Random Eigenvalue Characterization for Free Vibration of Axially Loaded Euler–Bernoulli Beams

Abstract

Typically, numerical or approximate methods are used for the free vibration analysis of axially loaded Euler–Bernoulli beams because the governing differential equation does not yield an exact solution, even for uniform beams. However, for certain polynomial variations of the mass and stiffness, there exists a fundamental closed-form solution to the fourth-order governing differential equation, which is used to design axially loaded, cantilever beams having a prespecified fundamental natural frequency. In the presence of uncertainty, this flexural stiffness is treated as a spatial random field. For several known probability distributions (normal, log-normal, Weibull, Gumbel, and exponential) of the natural frequencies, the corresponding distributions of this field are determined analytically. These analytical expressions can serve as benchmark solutions for different statistical simulation tools to find the probabilistic nature of the stiffness distribution for known probability distributions of the frequencies.

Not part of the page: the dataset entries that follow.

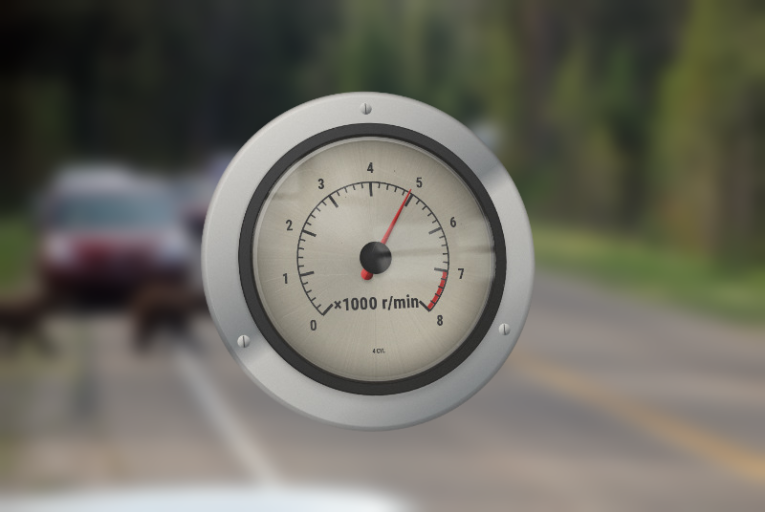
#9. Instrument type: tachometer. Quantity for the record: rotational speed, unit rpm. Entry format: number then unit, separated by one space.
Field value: 4900 rpm
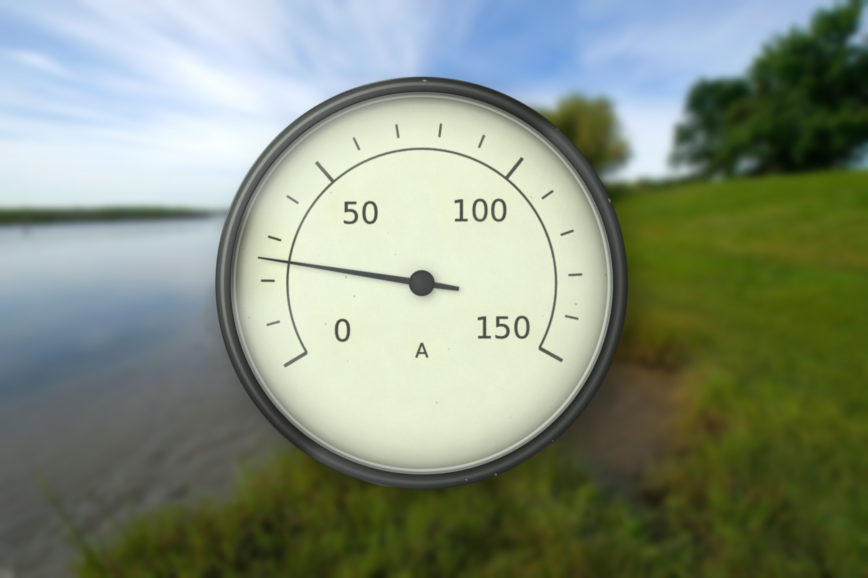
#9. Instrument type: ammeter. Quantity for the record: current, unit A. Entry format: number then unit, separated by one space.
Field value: 25 A
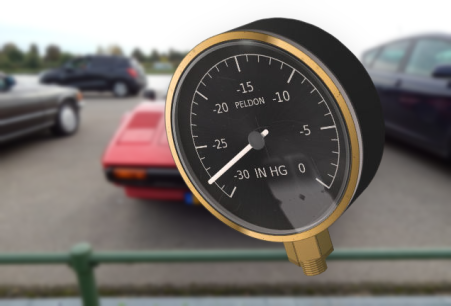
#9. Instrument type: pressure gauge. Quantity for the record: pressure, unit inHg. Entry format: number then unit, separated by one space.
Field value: -28 inHg
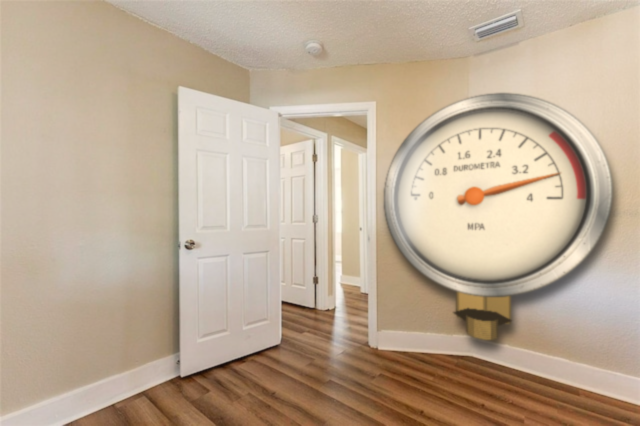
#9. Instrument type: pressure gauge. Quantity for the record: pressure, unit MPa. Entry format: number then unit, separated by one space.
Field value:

The analytical solution corresponding to the normal distribution is further used to derive the coefficient of variation of the stiffness distribution for a rotating cantilever beam, which is further used as an example problem to optimize the beam profile to maximize the allowable tolerance during manufacturing. An example of such a beam with a rectangular cross section is provided. The effects of the length of the beam and the uniform rotation speed on the optimal beam profile are also studied.